While the internet is abuzz with excitement over Wizards of the Coast’s open testing for the next edition of Dungeons & Dragons, we’ve still got a slate full of awesome stuff coming out for the current edition of the game.
The Shadowfell: Gloomwrought and Beyond introduces an entire city set in my favorite corner of the multiverse: the realm of shadow. Shadowfell is a gloomy reflection of the natural world: a place of death and decay. Imagine a cross between Dracula’s Transylvania and Tim Burton’s Halloweentown, and you might be a little close. While it’s not necessarily an evil place – death is a part of life, after all – it’s probably not the place you want to be caught after sundown: restless spirits and undead draw their power from this realm, as do assassins and other dark beings. The Shadowfell is under the rule of the Raven Queen, the goddess of winter and death. (Incidentally, here’s what I always think of when I try to describe the Shadowfell.)
Shadowfell: Gloomwrought and Beyond is a comprehensive resource for those who would venture forth into the Raven Queen’s demesne. Gloomwrought is an enormous metropolis whose face is constantly shifting. Buildings rise and fall overnight, streets shift and, as you would guess, a pervasive sense of gloom and death hangs over the entire city like a low fog. It is D&D’s first capital of Gothic Horror, and if you’re reminded of the classic Ravenloft setting then it’s probably not coincidental. Much like Ravenloft, the Shadowrealm, and Gloomwrought, lurks around every corner: tumble through a portal, slip into a particularly dark patch of shade or even die under the right circumstances and you may very well find yourself among the dead men.
Gloomwrought is full of intrigue, with various shadowy powers and secretive organizations all working to achieve their goals. Between their spider’s webs of plot and perfidy the common people – common for Gloomwrought, that is – struggle to live their lives (or afterlives) in the ruins of a half-dead city. Gloomwrought might not be hell, but it’s probably pretty damn close. Maybe one of hell’s suburbs. Beelzebub’s bedroom community. The city is a claustrophobic rat’s nest, but fortunately, this supplement comes with an enormous fold-out map. You may lose your soul, but you’ll never lose your place in the city.
While Heroes of Shadow and a few other supplements have addressed adventures in the Shadowfell to some extent, a good third of Shadowfell: Gloomwrought and Beyond extends its focus to the world beyond the city’s walls.

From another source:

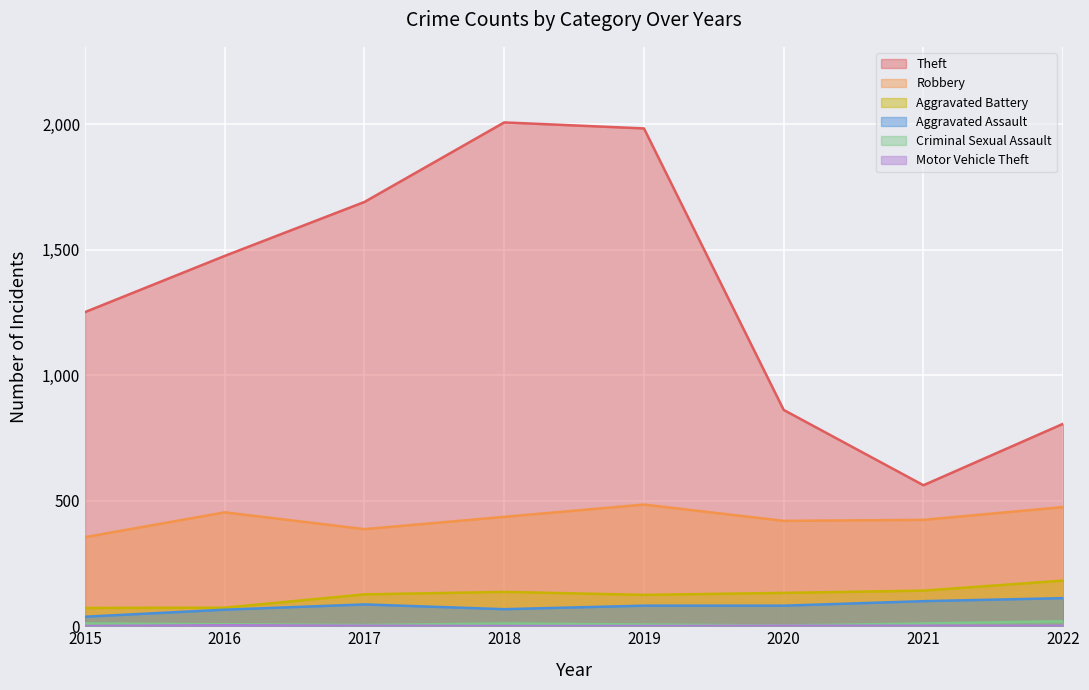

At which category does Robbery reach its first local peak?

2016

Mires, frozen mountains and haunted forests full of ruins are easily within the grasp of a bold adventurer. The especially brave – or foolhardy – can even venture forth to Letherna, the city of the Raven Queen. Good luck, though: Gloomwrought is a bastion of tolerance and liberal enlightenment compared to Letherna. The Queen’s Ebony Guard ruthlessly eliminates any possible threat to their divine mistress.
Like most of the other D&D campaign settings, Shadowfell: Gloomwrought and Beyond is full of keyed encounters. The aforementioned city map flips over to reveal several encounter maps, and the set comes with several perforated cardboard sheets of punch-out tokens. Also included is a stack of cards that can be used to enhance combat encounters in the Shadowfell. While I’ve never used the cards myself, I know people who do, and they’re a nice and simple way to build on the dark character of the setting.
The Shadowfell: Gloomwrought and Beyond is a complete campaign setting, and you could easily run an entire game set here alone. However, my thinking is that running a Shadowfell-exclusive game would probably be a little oppressive and dark for most groups. The Shadowfell corrupts characters who are exposed to it for too long, and it’s probably for the best that this is so: Darkness can only be appreciated when contrasted by light. The setting will work best as an off-and-off-again destination, I think.
Some gamers may be planning on holding off on buying any more fourth edition D&D products, knowing that a new edition is just around the corner. While I can understand that, Shadowfell: Gloomwrought and Beyond is a fantastic product, and most of it is a description of the city and its immediate surroundings. There’s not much keeping a creative dungeon master from using this setting with any system. What little mechanical content there is could easily be kitbashed into suitable substitutions from whatever edition you prefer – past, present or future. Happy gaming…and I’ll see you on the other side.